DATASET EXCERPTS
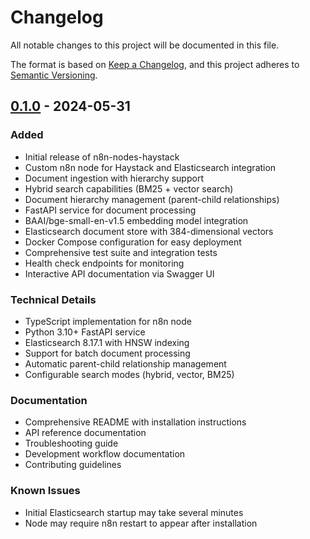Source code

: # Changelog

All notable changes to this project will be documented in this file.

The format is based on [Keep a Changelog](https://keepachangelog.com/en/1.0.0/),
and this project adheres to [Semantic Versioning](https://semver.org/spec/v2.0.0.html).

## [0.1.0] - 2024-05-31

### Added
- Initial release of n8n-nodes-haystack
- Custom n8n node for Haystack and Elasticsearch integration
- Document ingestion with hierarchy support
- Hybrid search capabilities (BM25 + vector search)
- Document hierarchy management (parent-child relationships)
- FastAPI service for document processing
- BAAI/bge-small-en-v1.5 embedding model integration
- Elasticsearch document store with 384-dimensional vectors
- Docker Compose configuration for easy deployment
- Comprehensive test suite and integration tests
- Health check endpoints for monitoring
- Interactive API documentation via Swagger UI

### Technical Details
- TypeScript implementation for n8n node
- Python 3.10+ FastAPI service
- Elasticsearch 8.17.1 with HNSW indexing
- Support for batch document processing
- Automatic parent-child relationship management
- Configurable search modes (hybrid, vector, BM25)

### Documentation
- Comprehensive README with installation instructions
- API reference documentation
- Troubleshooting guide
- Development workflow documentation
- Contributing guidelines

### Known Issues
- Initial Elasticsearch startup may take several minutes
- Node may require n8n restart to appear after installation

[0.1.0]: https://github.com/judicial-access/n8n-nodes-haystack/releases/tag/v0.1.0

ACTIVITY
Return the data word for word without its pictures.

EXERCISE RESPONSE
Source code

: # Changelog

All notable changes to this project will be documented in this file.

The format is based on [Keep a Changelog](https://keepachangelog.com/en/1.0.0/),
and this project adheres to [Semantic Versioning](https://semver.org/spec/v2.0.0.html).

## [0.1.0] - 2024-05-31

### Added
- Initial release of n8n-nodes-haystack
- Custom n8n node for Haystack and Elasticsearch integration
- Document ingestion with hierarchy support
- Hybrid search capabilities (BM25 + vector search)
- Document hierarchy management (parent-child relationships)
- FastAPI service for document processing
- BAAI/bge-small-en-v1.5 embedding model integration
- Elasticsearch document store with 384-dimensional vectors
- Docker Compose configuration for easy deployment
- Comprehensive test suite and integration tests
- Health check endpoints for monitoring
- Interactive API documentation via Swagger UI

### Technical Details
- TypeScript implementation for n8n node
- Python 3.10+ FastAPI service
- Elasticsearch 8.17.1 with HNSW indexing
- Support for batch document processing
- Automatic parent-child relationship management
- Configurable search modes (hybrid, vector, BM25)

### Documentation
- Comprehensive README with installation instructions
- API reference documentation
- Troubleshooting guide
- Development workflow documentation
- Contributing guidelines

### Known Issues
- Initial Elasticsearch startup may take several minutes
- Node may require n8n restart to appear after installation

[0.1.0]: https://github.com/judicial-access/n8n-nodes-haystack/releases/tag/v0.1.0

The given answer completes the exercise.